I have been using the Ista system for about 5 months and it isn't that bad. I must have gotten lucky because my regulator does not leak, but it can be hard to get the threads on right sometimes, which causes the tank to slowly leak. The knob to turn on the co2 is practically impossible to adjust, and you have to tighten it super tight to get the co2 turned all the way off. The tanks for me last about 1.5-2 weeks depending on how many bubbles per second I do, which is usually 1.5-2 per second for about 8 hours a day. The tanks can be hard to find though, I bought system mine at petco and that is the only place I can find the tanks. This is a decent option if your tank is small like mine (truaqua 8.7 gallon bowfront), but the cost does add up pretty quickly. I'd space is an issue this is a good system and everything is pretty small and compact, and the tank can hang off the tank if need be. 

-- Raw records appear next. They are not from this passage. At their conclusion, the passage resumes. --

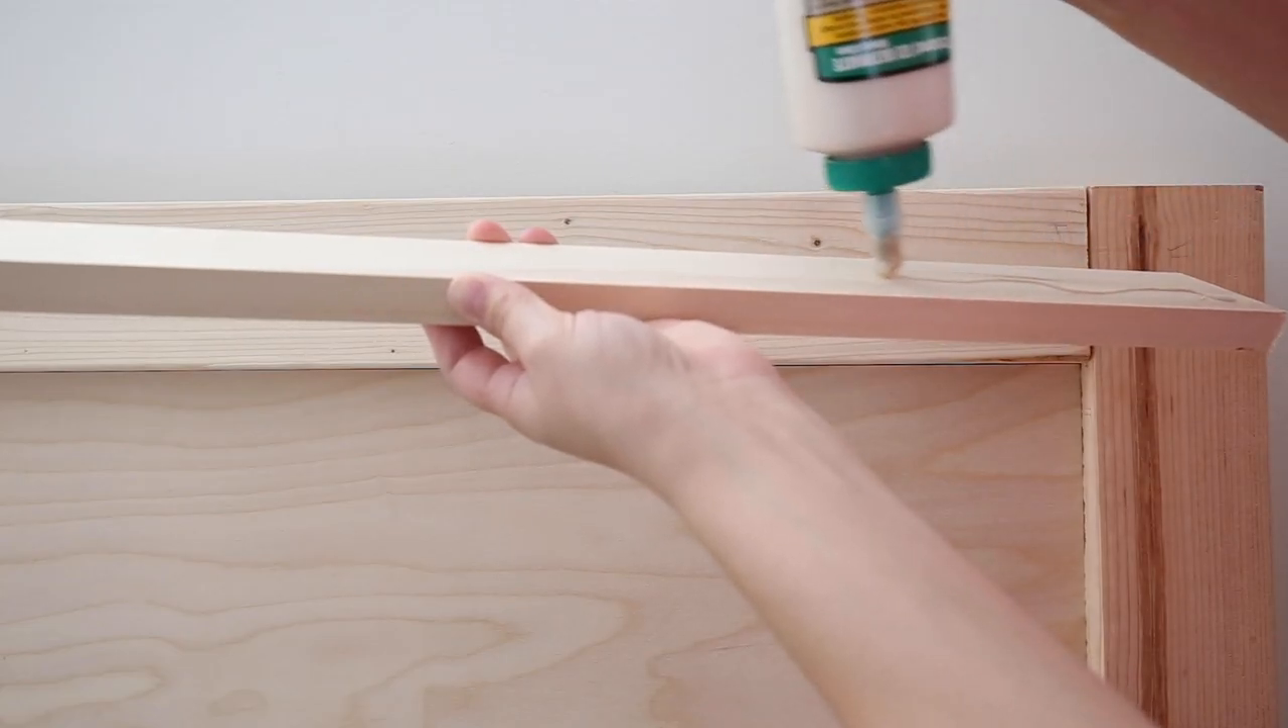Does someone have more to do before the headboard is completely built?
Yes.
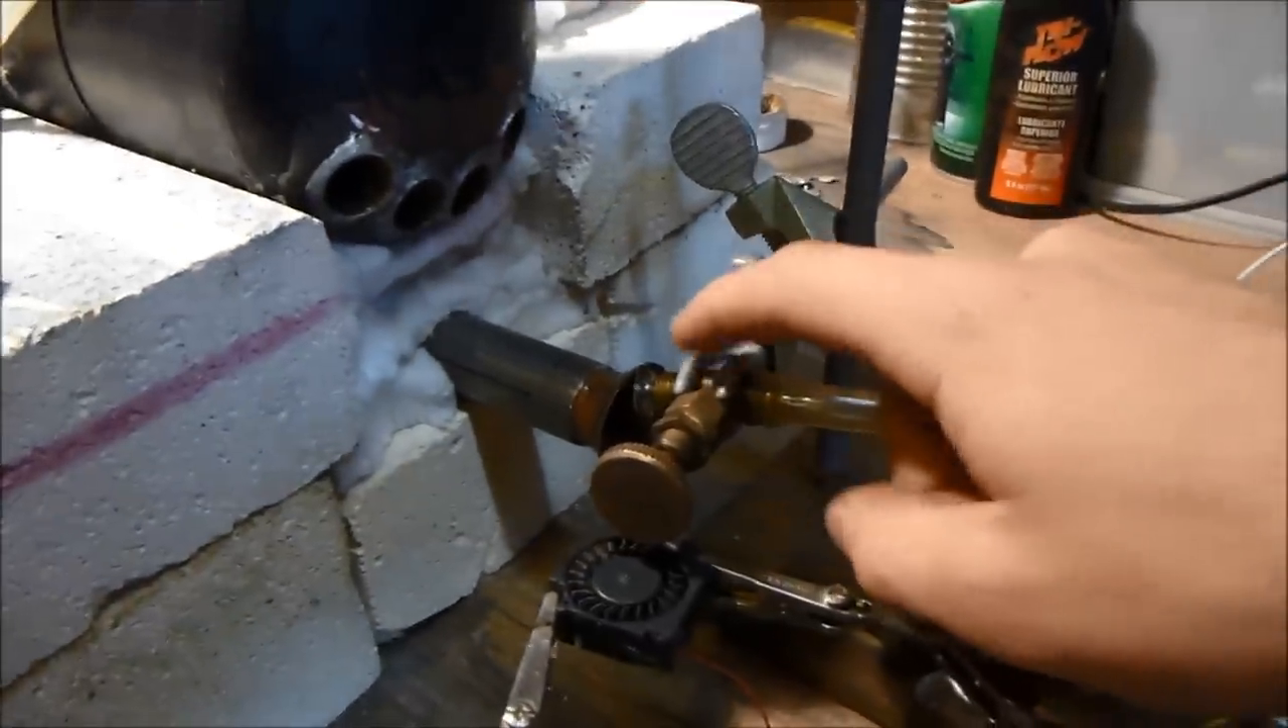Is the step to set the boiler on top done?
Yes.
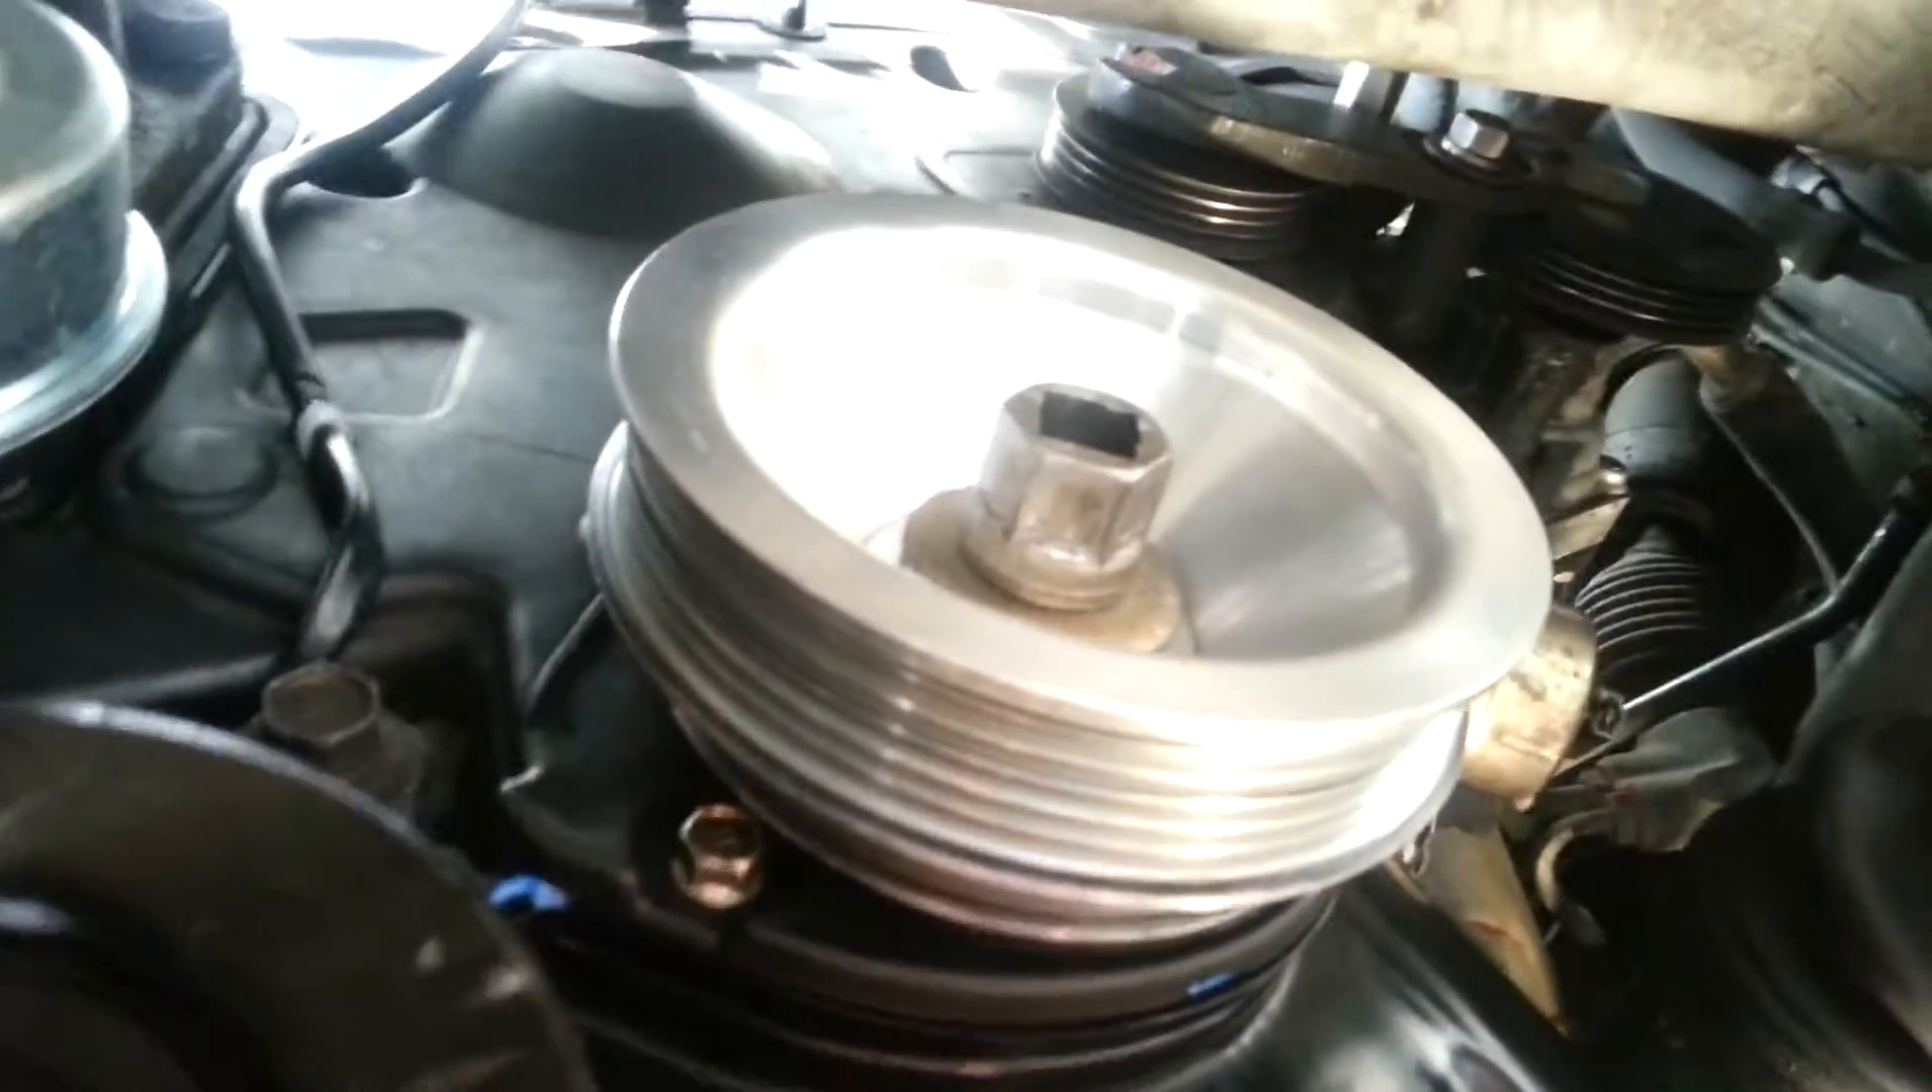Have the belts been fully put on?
No.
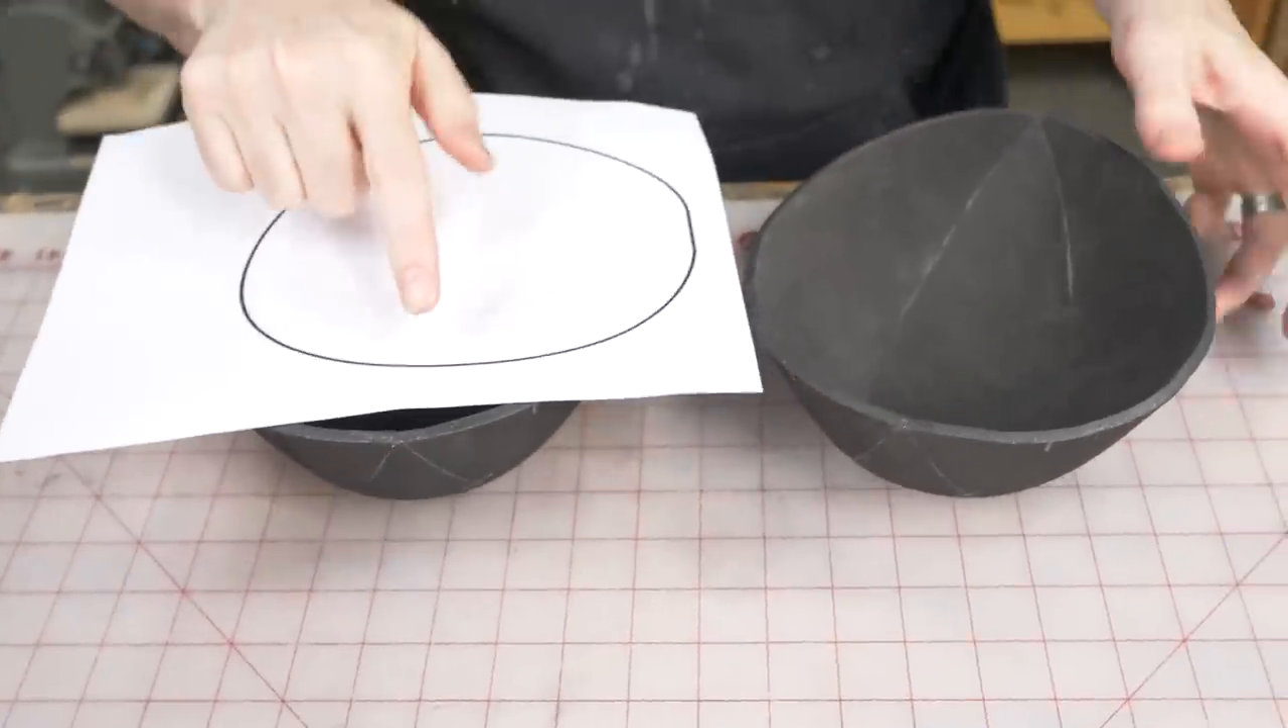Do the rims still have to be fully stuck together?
Yes.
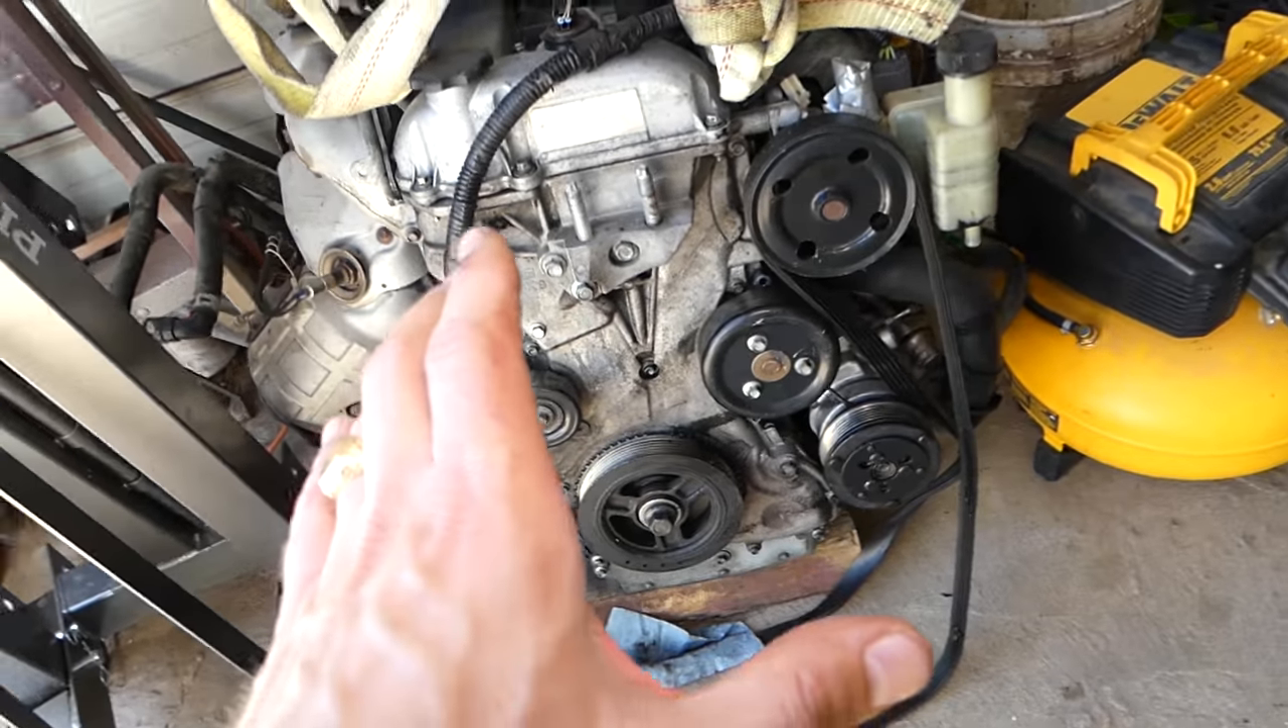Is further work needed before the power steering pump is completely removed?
Yes.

Sent from my iPad using Tapatalk


----------



## Little Soprano (Mar 13, 2014)

My diffuser can pop off too, but I have to say once it gets going, the diffuser's bubbles are incredibly fine to the point you have to really try to see the bubbles. Mine takes quite a bit of tweaking too, with a wrench, especially on replacement tanks, but it works pretty well once it's going, I also noticed at the end of the tank, there was no "dump". Mine is on a 40 gallon long, but that tank was our first shot at live plants AND co2 so we wanted a cheap temporary system before we dove into a full CO2 setup. The tanks really aren't all that bad, at $10 dollars at Petco. My regulator is touchy, but does not leak, and once I get it set, it works well, though I have it running 24 hours as it's a pain in the butt to get set right, and with so many powerheads on my tank, it needs to compete. It was worth it to me. (Oh and I have the Ista not Fluval.) 

If I do eventually get a full setup, I am keeping the diffuser, once you get it all going, it runs beautifully! And the way it's setup to keep the hose from kinking is awesome too.


----------